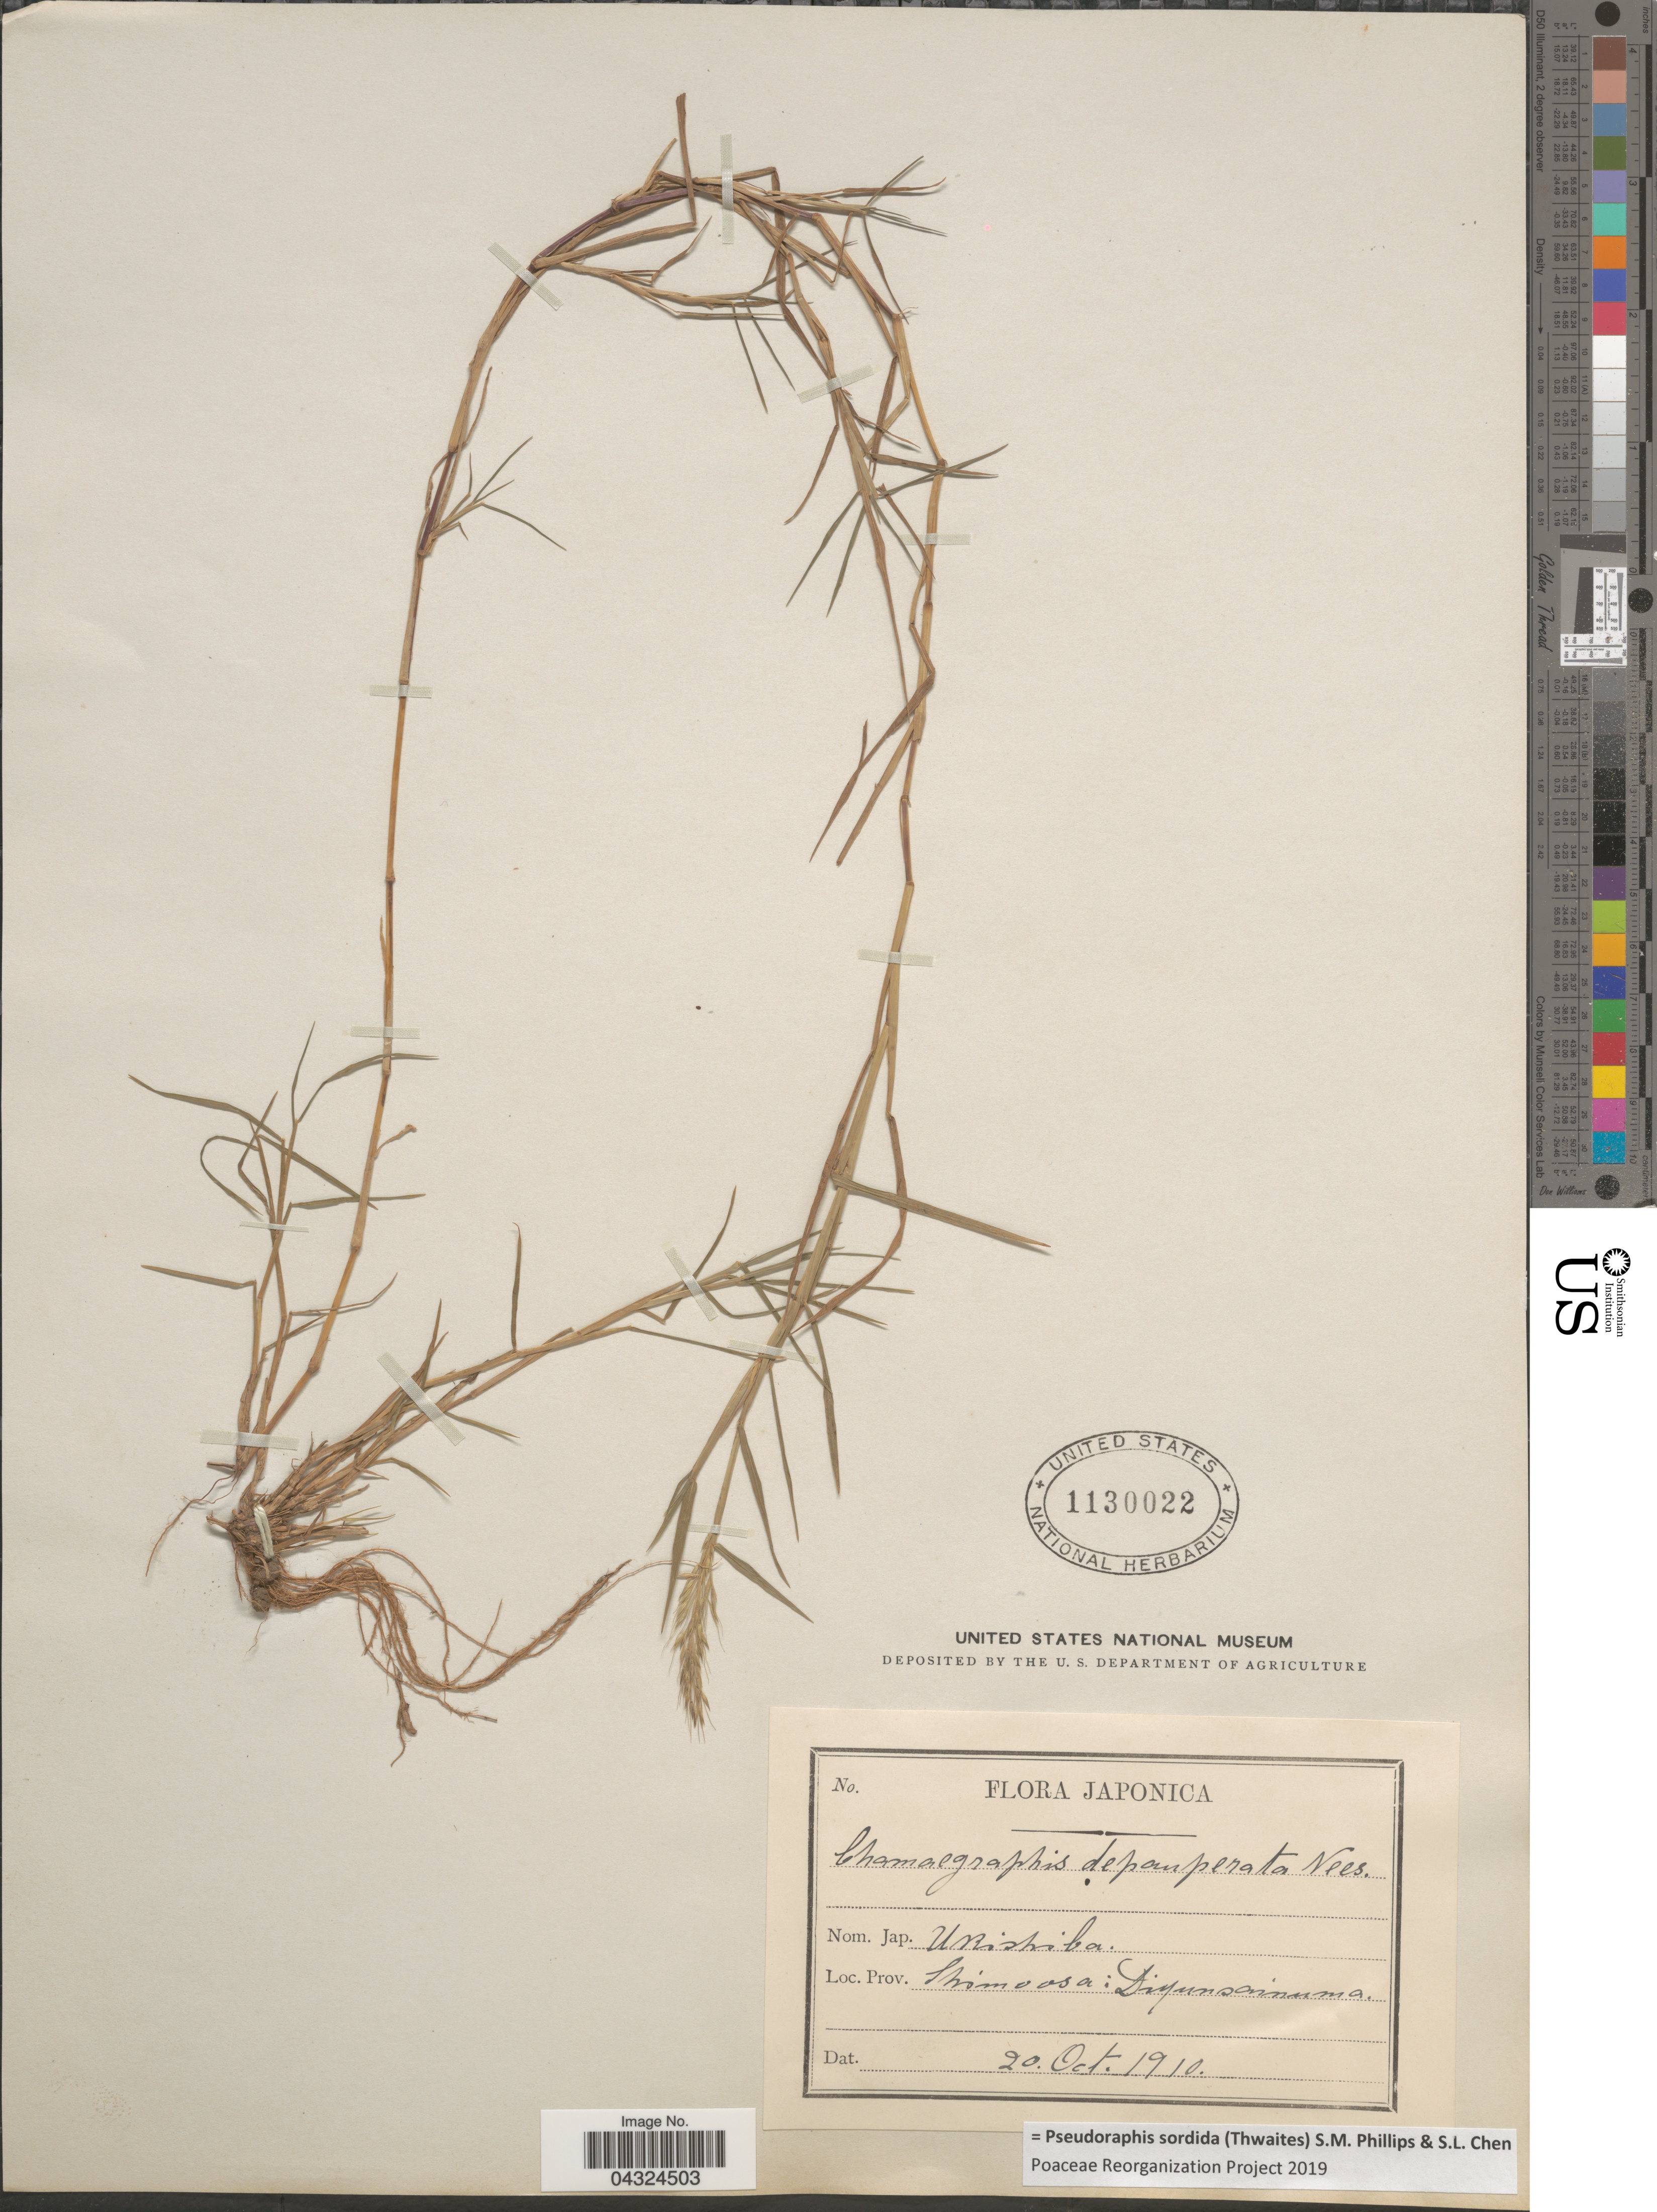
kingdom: Plantae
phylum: Tracheophyta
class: Liliopsida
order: Poales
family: Poaceae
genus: Pseudoraphis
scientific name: Pseudoraphis sordida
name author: (Thwaites) S.M. Phillips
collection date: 1910-10-20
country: Japan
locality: Prov. Shimoosa: Diyunsainuma [interpreted].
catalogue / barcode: US 1130022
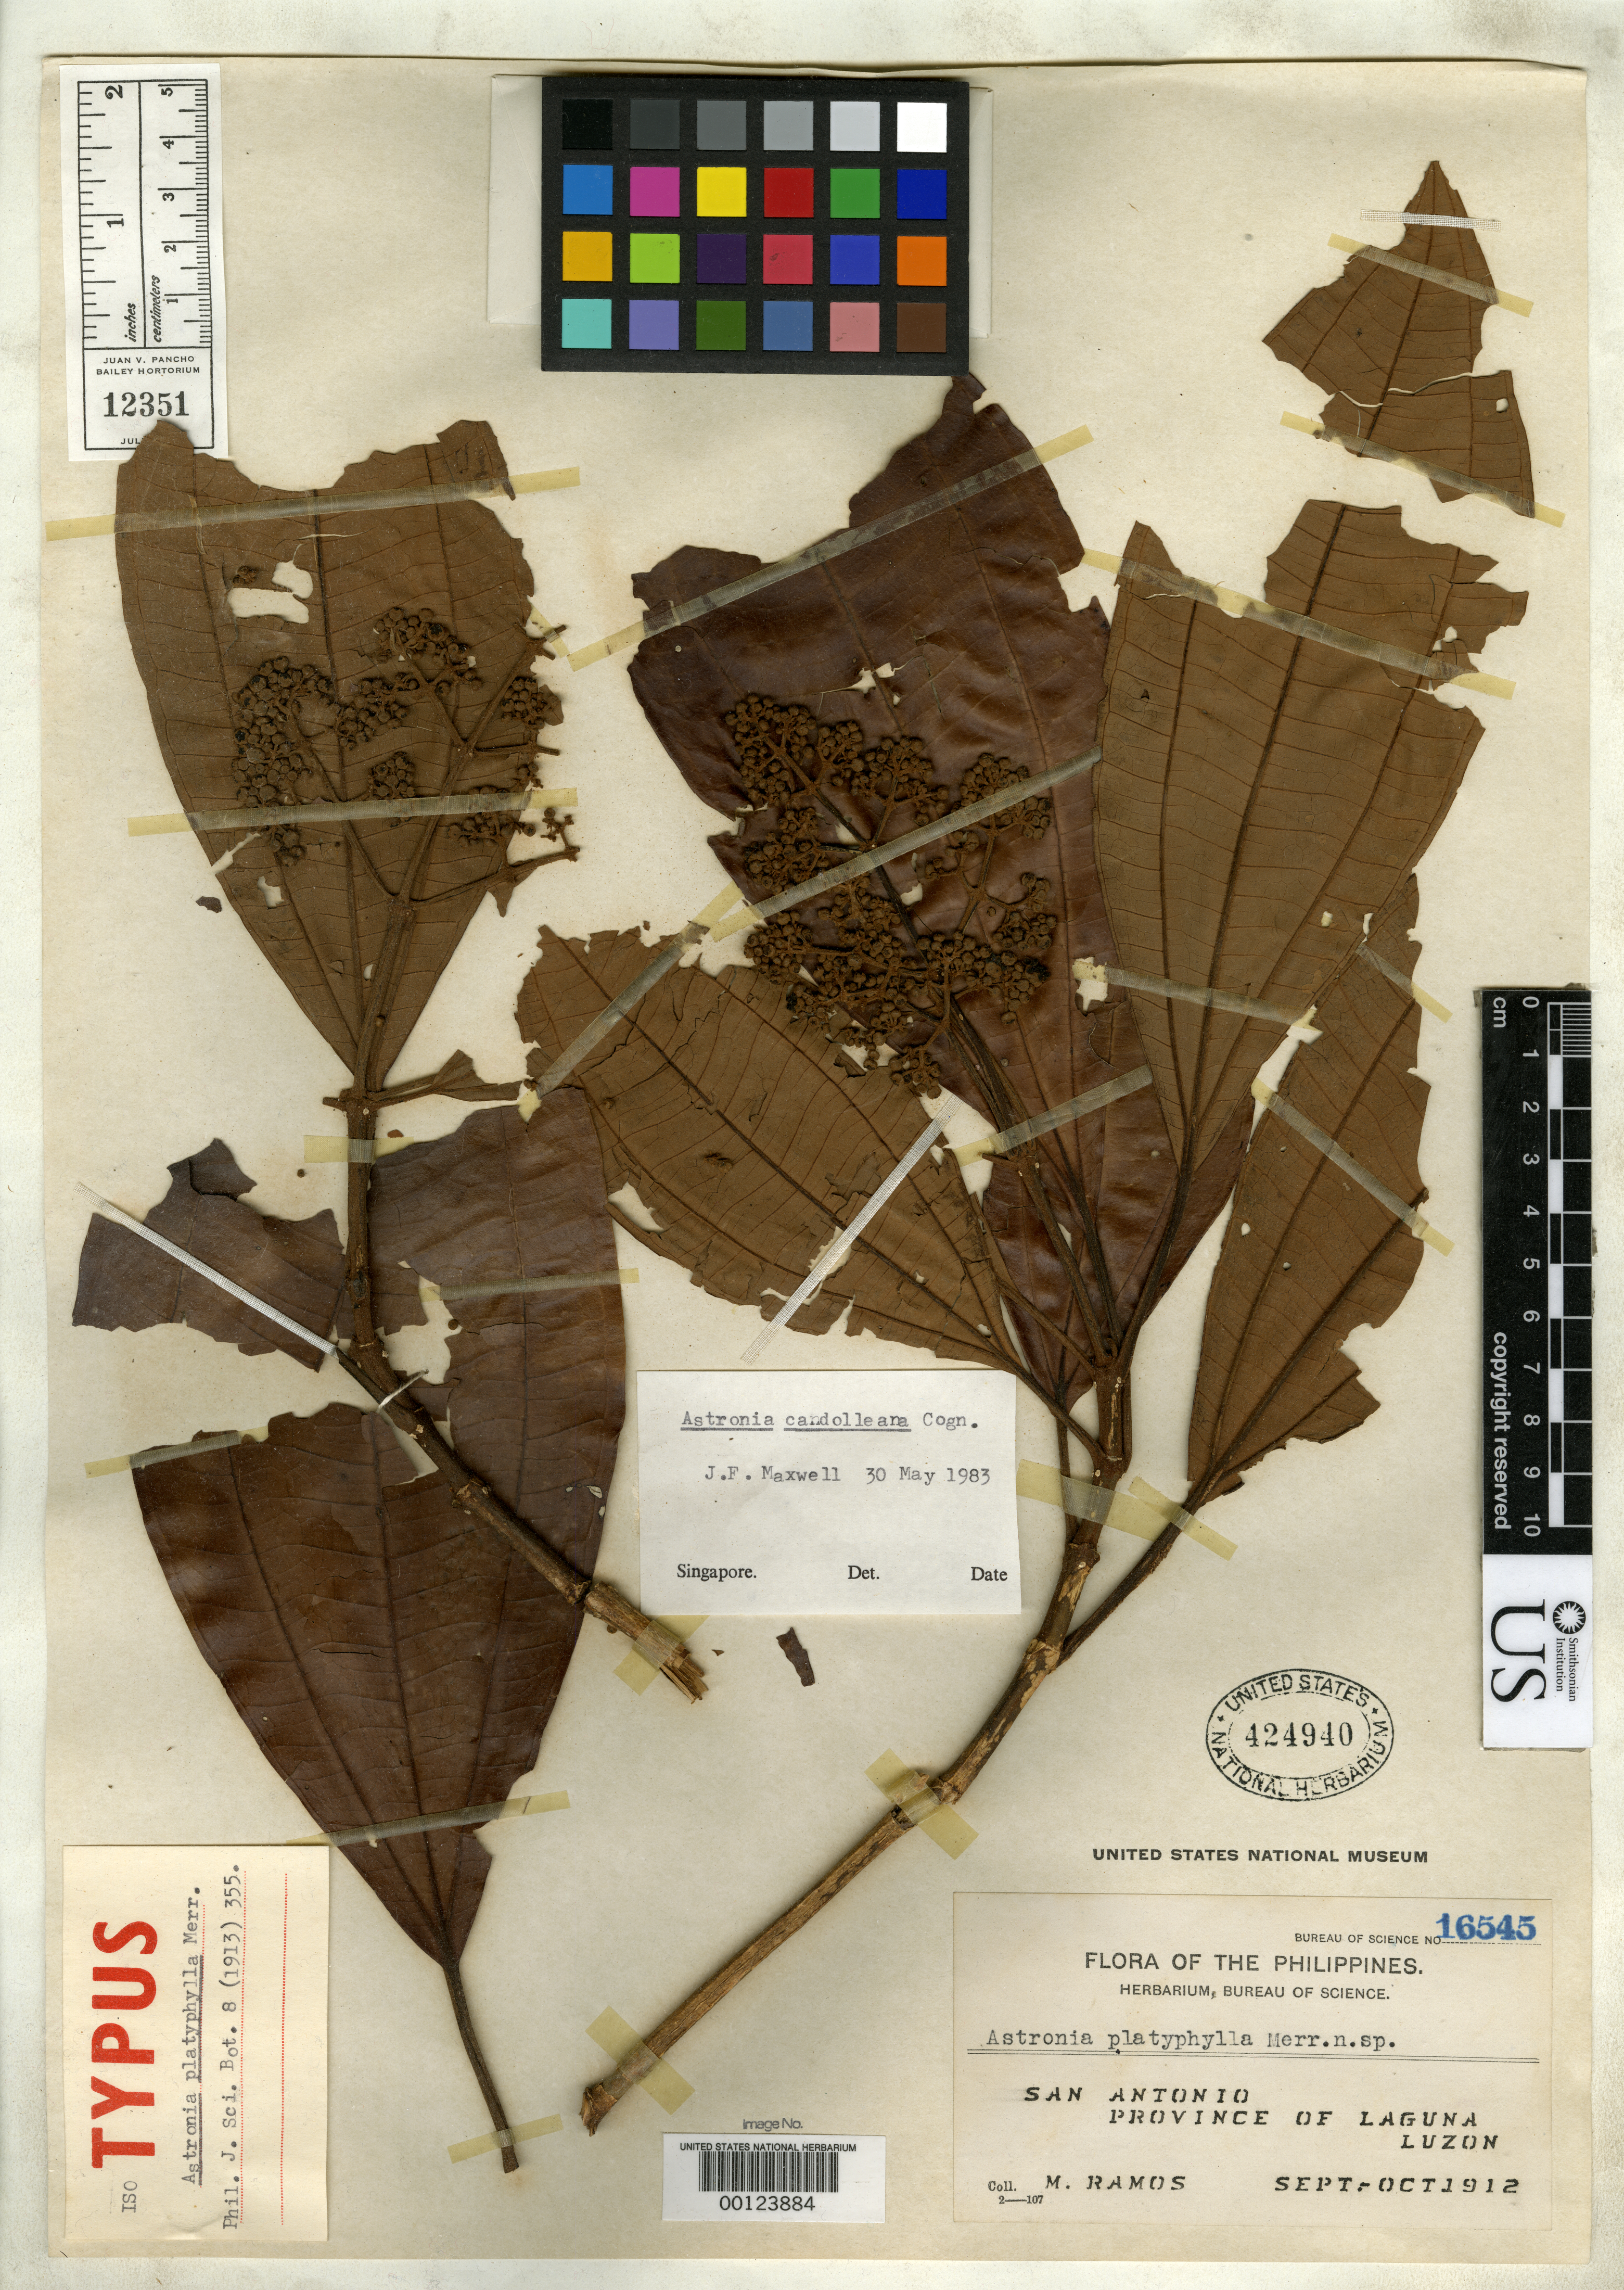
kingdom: Plantae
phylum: Tracheophyta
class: Magnoliopsida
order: Myrtales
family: Melastomataceae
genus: Astronia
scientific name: Astronia platyphylla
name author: Merr.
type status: Isotype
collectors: M. Ramos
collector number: Bur. Sci. 16545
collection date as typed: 02 Oct 1912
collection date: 1912-10-02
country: Philippines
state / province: Calabarzon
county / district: Laguna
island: Luzon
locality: San Antonio.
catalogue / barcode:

--------------------

• _Exercise instructions_:
Copy out all the entries above, swapping each "locality" for "site" and changing nothing else. Omit the pictures.

• _Problem solution_:
kingdom: Plantae
phylum: Tracheophyta
class: Liliopsida
order: Poales
family: Poaceae
genus: Pseudoraphis
scientific name: Pseudoraphis sordida
name author: (Thwaites) S.M. Phillips
collection date: 1910-10-20
country: Japan
site: Prov. Shimoosa: Diyunsainuma [interpreted].
catalogue / barcode: US 1130022
kingdom: Plantae
phylum: Tracheophyta
class: Magnoliopsida
order: Myrtales
family: Melastomataceae
genus: Astronia
scientific name: Astronia platyphylla
name author: Merr.
type status: Isotype
collectors: M. Ramos
collector number: Bur. Sci. 16545
collection date as typed: 02 Oct 1912
collection date: 1912-10-02
country: Philippines
state / province: Calabarzon
county / district: Laguna
island: Luzon
site: San Antonio.
catalogue / barcode:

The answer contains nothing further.